Task to complete: Across the listing below, count every line where the string "Cecilia" appears, then give only the count.

Records for the task:
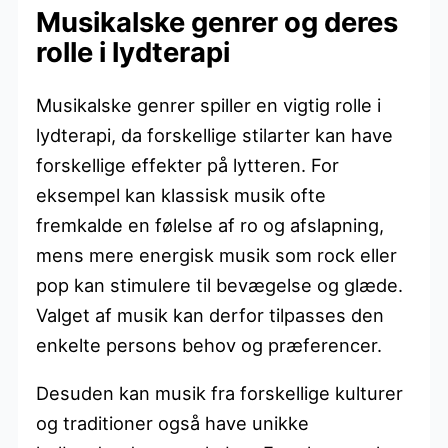
Musikalske genrer og deres
rolle i lydterapi
Musikalske genrer spiller en vigtig rolle i
lydterapi, da forskellige stilarter kan have
forskellige effekter på lytteren. For
eksempel kan klassisk musik ofte
fremkalde en følelse af ro og afslapning,
mens mere energisk musik som rock eller
pop kan stimulere til bevægelse og glæde.
Valget af musik kan derfor tilpasses den
enkelte persons behov og præferencer.
Desuden kan musik fra forskellige kulturer
og traditioner også have unikke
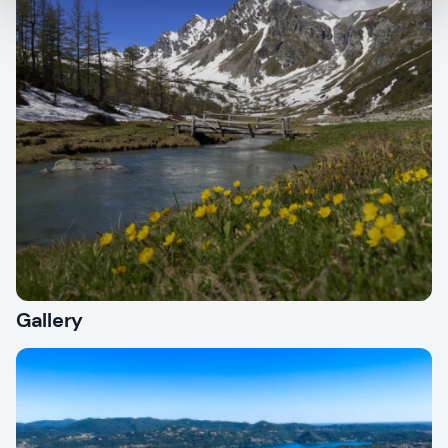
Gallery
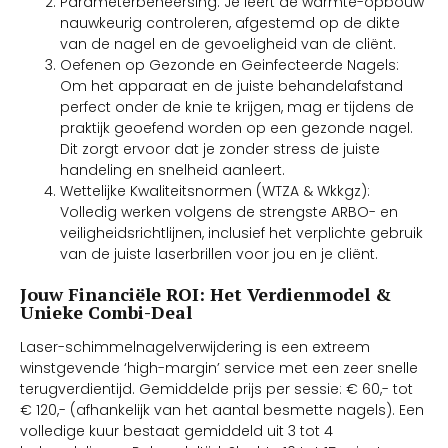
Parameterbeheersing: Je leert de warmte-opbouw
nauwkeurig controleren, afgestemd op de dikte
van de nagel en de gevoeligheid van de cliënt.
Oefenen op Gezonde en Geinfecteerde Nagels:
Om het apparaat en de juiste behandelafstand
perfect onder de knie te krijgen, mag er tijdens de
praktijk geoefend worden op een gezonde nagel.
Dit zorgt ervoor dat je zonder stress de juiste
handeling en snelheid aanleert.
Wettelijke Kwaliteitsnormen (WTZA & Wkkgz):
Volledig werken volgens de strengste ARBO- en
veiligheidsrichtlijnen, inclusief het verplichte gebruik
van de juiste laserbrillen voor jou en je cliënt.
Jouw Financiële ROI: Het Verdienmodel &
Unieke Combi-Deal
Laser-schimmelnagelverwijdering is een extreem
winstgevende ‘high-margin’ service met een zeer snelle
terugverdientijd. Gemiddelde prijs per sessie: € 60,- tot
€ 120,- (afhankelijk van het aantal besmette nagels). Een
volledige kuur bestaat gemiddeld uit 3 tot 4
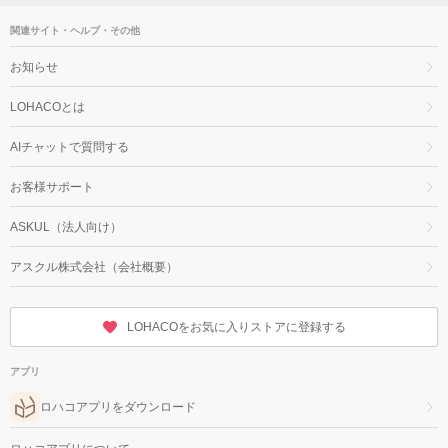
関連サイト・ヘルプ・その他
お知らせ
LOHACOとは
AIチャットで質問する
お客様サポート
ASKUL（法人向け）
アスクル株式会社（会社概要）
LOHACOをお気に入りストアに登録する
アプリ
ロハコアプリをダウンロード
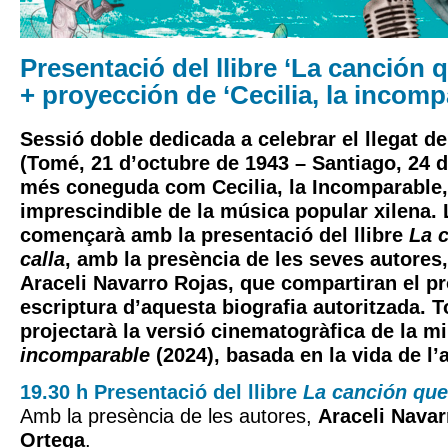
Presentació del llibre ‘La canción 
+ proyección de ‘Cecilia, la incomp
Sessió doble dedicada a celebrar el llegat de
(Tomé, 21 d’octubre de 1943 – Santiago, 24 de
més coneguda com Cecilia, la Incomparable,
imprescindible de la música popular xilena. 
començarà amb la presentació del llibre
La 
calla
, amb la presència de les seves autores
Araceli Navarro Rojas, que compartiran el pr
escriptura d’aquesta biografia autoritzada. T
projectarà la versió cinematogràfica de la m
incomparable
(2024), basada en la vida de l’a
19.30 h Presentació del llibre
La canción que
Amb la presència de les autores,
Araceli Navar
Ortega
.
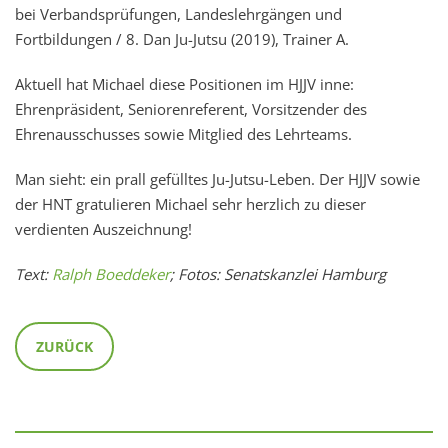
bei Verbandsprüfungen, Landeslehrgängen und
Fortbildungen / 8. Dan Ju-Jutsu (2019), Trainer A.
Aktuell hat Michael diese Positionen im HJJV inne:
Ehrenpräsident, Seniorenreferent, Vorsitzender des
Ehrenausschusses sowie Mitglied des Lehrteams.
Man sieht: ein prall gefülltes Ju-Jutsu-Leben. Der HJJV sowie
der HNT gratulieren Michael sehr herzlich zu dieser
verdienten Auszeichnung!
Text:
Ralph Boeddeker
; Fotos: Senatskanzlei Hamburg
ZURÜCK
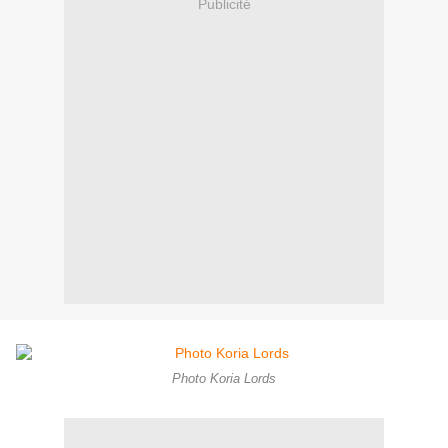
Publicité
Photo Koria Lords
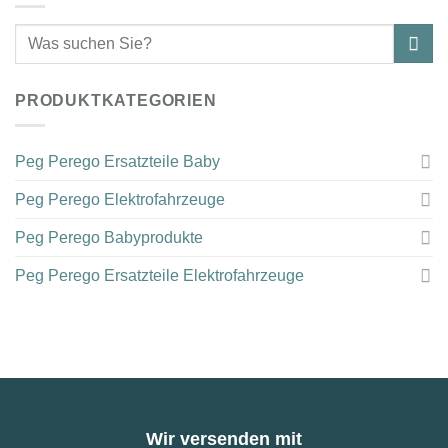
PRODUKTKATEGORIEN
Peg Perego Ersatzteile Baby
Peg Perego Elektrofahrzeuge
Peg Perego Babyprodukte
Peg Perego Ersatzteile Elektrofahrzeuge
Wir versenden mit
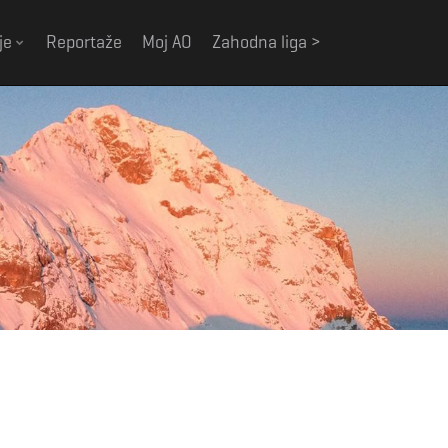
je
Reportaže
Moj AO
Zahodna liga >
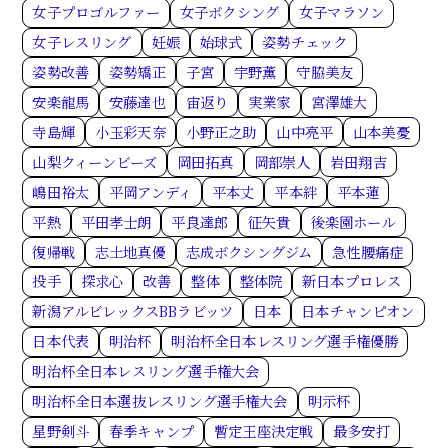
女子プロゴルファー
女子ボクシング
女子マラソン
女子レスリング
妊娠
始球式
姿勢チェック
姿勢改善
姿勢矯正
子宮
宇野薫
守脇美友
安楽龍馬
安藤達也
宙返り
実業家
宮澤雄大
寺島輝
小玉彩天奈
小野正之助
山中亮平
山本美憂
山梨クィーンビーズ
岡田拓真
岡部崇人
岩田翔吉
嶋田裕太
平岡アンディ
平本丈
平本絆
平本蓮
平熱
平田孝士朗
平良達郎
征矢貴
後楽園ホール
復帰戦
志土地真優
志成ボクシングジム
急性腰痛症
投手
探求心
改善
整体
整体院
新日本プロレス
新潟アルビレックスBBラビッツ
日本
日本チャンピオン
日本代表
明治杯
明治杯全日本レスリング選手権優勝
明治杯全日本レスリング選手権大会
明治杯全日本選抜レスリング選手権大会
明示杯
星野剣斗
春季キャンプ
暫定王座決定戦
最多安打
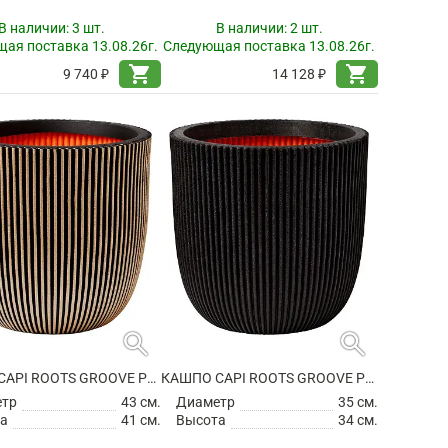
В наличии:
3 шт.
В наличии:
2 шт.
ая поставка 13.08.26г.
Следующая поставка 13.08.26г.
shopping_cart
shopping_cart
9 740 ₽
14 128 ₽
search
search
КАШПО CAPI ROOTS GROOVE PLANTER BALL BLACK GOLD
КАШПО CAPI ROOTS GROOVE PLANTER BALL BLACK
етр
43 см.
Диаметр
35 см.
а
41 см.
Высота
34 см.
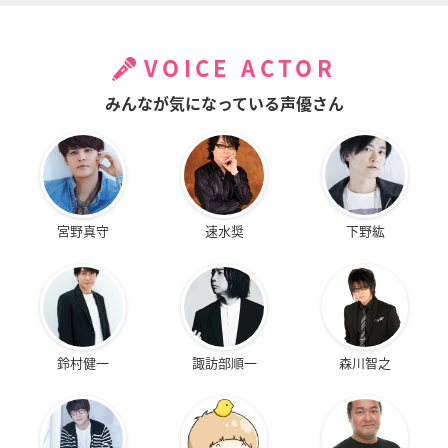
VOICE ACTOR
みんなが気になっている声優さん
宮野真守
速水奨
下野紘
鈴村健一
諏訪部順一
森川智之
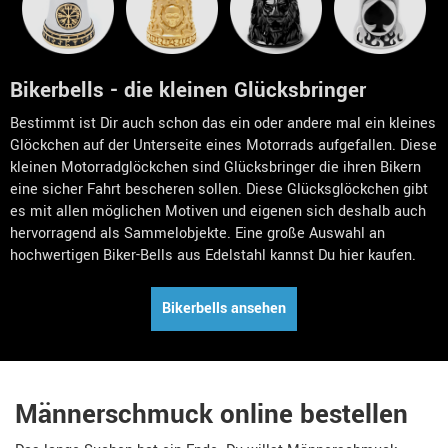
Bikerbells - die kleinen Glücksbringer
Bestimmt ist Dir auch schon das ein oder andere mal ein kleines
Glöckchen auf der Unterseite eines Motorrads aufgefallen. Diese
kleinen Motorradglöckchen sind Glücksbringer die ihren Bikern
eine sicher Fahrt bescheren sollen. Diese Glücksglöckchen gibt
es mit allen möglichen Motiven und eigenen sich deshalb auch
hervorragend als Sammelobjekte. Eine große Auswahl an
hochwertigen Biker-Bells aus Edelstahl kannst Du hier kaufen.
Bikerbells ansehen
Männerschmuck online bestellen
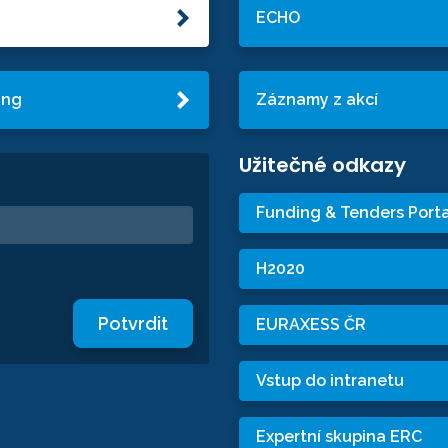
ECHO
ing
Záznamy z akcí
Užitečné odkazy
Funding & Tenders Porta
H2020
Potvrdit
EURAXESS ČR
Vstup do intranetu
Expertní skupina ERC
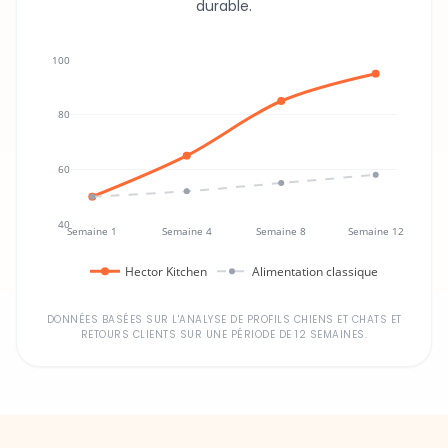
durable.
100
80
60
40
Semaine 1
Semaine 4
Semaine 8
Semaine 12
Hector Kitchen
Alimentation classique
DONNÉES BASÉES SUR L'ANALYSE DE PROFILS CHIENS ET CHATS ET
RETOURS CLIENTS SUR UNE PÉRIODE DE 12 SEMAINES.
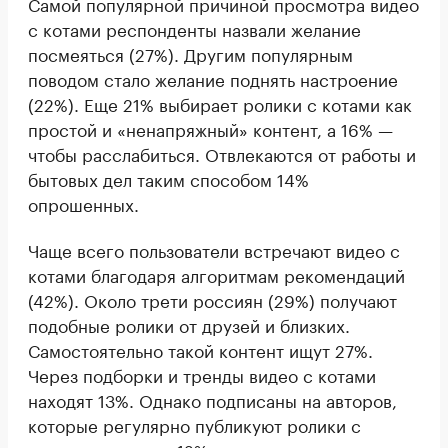
Самой популярной причиной просмотра видео
с котами респонденты назвали желание
посмеяться (27%). Другим популярным
поводом стало желание поднять настроение
(22%). Еще 21% выбирает ролики с котами как
простой и «ненапряжный» контент, а 16% —
чтобы расслабиться. Отвлекаются от работы и
бытовых дел таким способом 14%
опрошенных.
Чаще всего пользователи встречают видео с
котами благодаря алгоритмам рекомендаций
(42%). Около трети россиян (29%) получают
подобные ролики от друзей и близких.
Самостоятельно такой контент ищут 27%.
Через подборки и тренды видео с котами
находят 13%. Однако подписаны на авторов,
которые регулярно публикуют ролики с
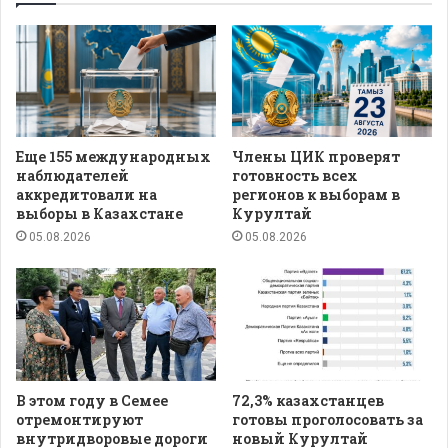
Еще 155 международных
Члены ЦИК проверят
наблюдателей
готовность всех
аккредитовали на
регионов к выборам в
выборы в Казахстане
Курултай
05.08.2026
05.08.2026
В этом году в Семее
72,3% казахстанцев
отремонтируют
готовы проголосовать за
внутридворовые дороги
новый Курултай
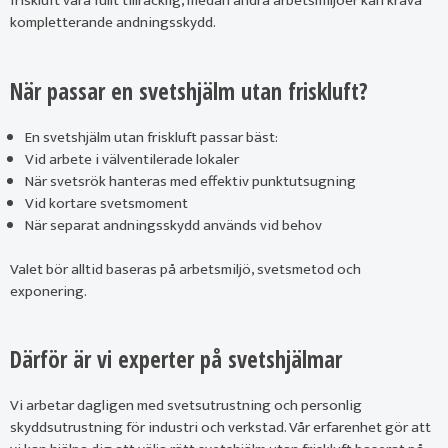
friskluft vara fullt tillräcklig, medan andra arbetsmiljöer kan kräva
kompletterande andningsskydd.
När passar en svetshjälm utan friskluft?
En svetshjälm utan friskluft passar bäst:
Vid arbete i välventilerade lokaler
När svetsrök hanteras med effektiv punktutsugning
Vid kortare svetsmoment
När separat andningsskydd används vid behov
Valet bör alltid baseras på arbetsmiljö, svetsmetod och
exponering.
Därför är vi experter på svetshjälmar
Vi arbetar dagligen med svetsutrustning och personlig
skyddsutrustning för industri och verkstad. Vår erfarenhet gör att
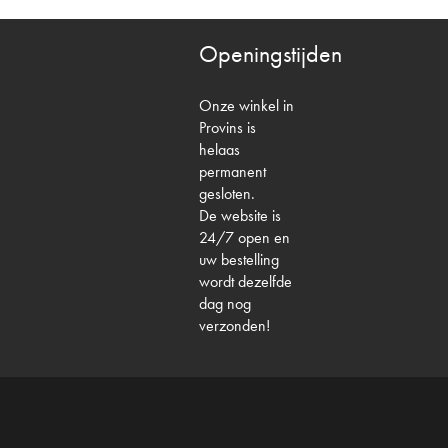
Openingstijden
Onze winkel in
Provins is
helaas
permanent
gesloten.
De website is
24/7 open en
uw bestelling
wordt dezelfde
dag nog
verzonden!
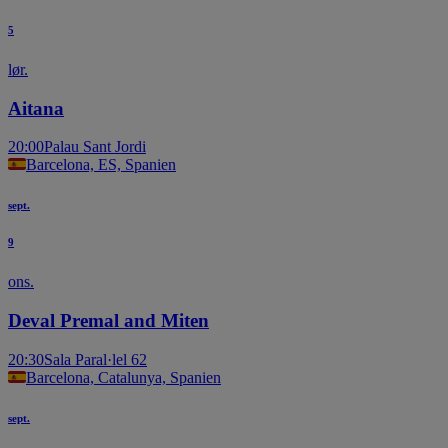
5
lør.
Aitana
20:00
Palau Sant Jordi
Barcelona, ES, Spanien
sept.
9
ons.
Deval Premal and Miten
20:30
Sala Paral·lel 62
Barcelona, Catalunya, Spanien
sept.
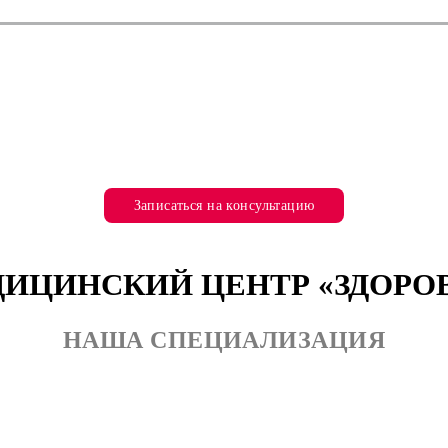
Записаться на консультацию
ИЦИНСКИЙ ЦЕНТР «ЗДОРО
НАША СПЕЦИАЛИЗАЦИЯ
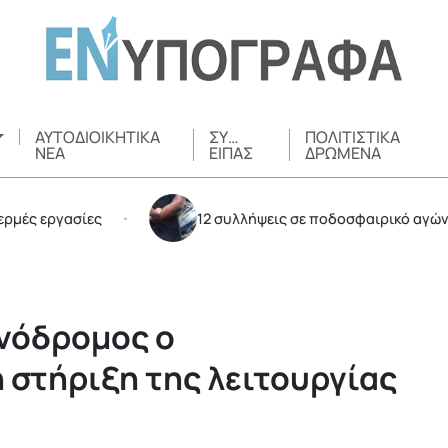
ΑΥΤΟΔΙΟΙΚΗΤΙΚΆ
ΣΥ…
ΠΟΛΙΤΙΣΤΙΚΆ
ΝΈΑ
ΕΊΠΑΣ
ΔΡΏΜΕΝΑ
ασίες
12 συλλήψεις σε ποδοσφαιρικό αγώνα στο ΟΑΚ
•
νόδρομος ο
 στήριξη της λειτουργίας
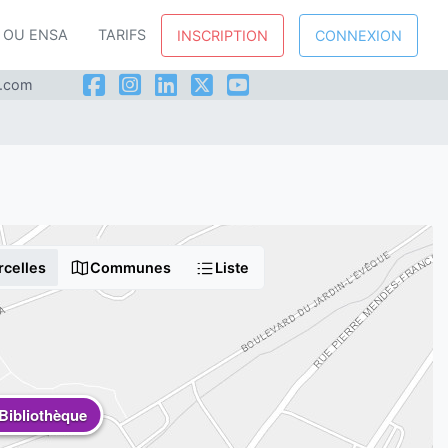
P OU ENSA
TARIFS
INSCRIPTION
CONNEXION
l.com
rcelles
Communes
Liste
Bibliothèque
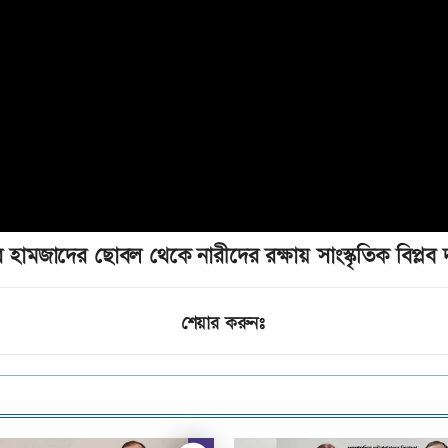
হামজাদের ছোবল থেকে নারীদের রক্ষায় সাংস্কৃতিক বিপ্লব
শেয়ার করুনঃ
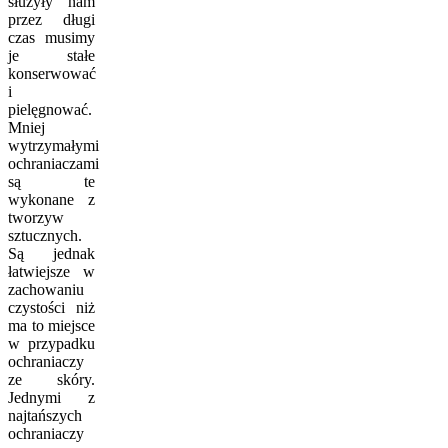
służyły nam
przez długi
czas musimy
je stałe
konserwować
i
pielęgnować.
Mniej
wytrzymałymi
ochraniaczami
są te
wykonane z
tworzyw
sztucznych.
Są jednak
łatwiejsze w
zachowaniu
czystości niż
ma to miejsce
w przypadku
ochraniaczy
ze skóry.
Jednymi z
najtańszych
ochraniaczy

Exercise response: 2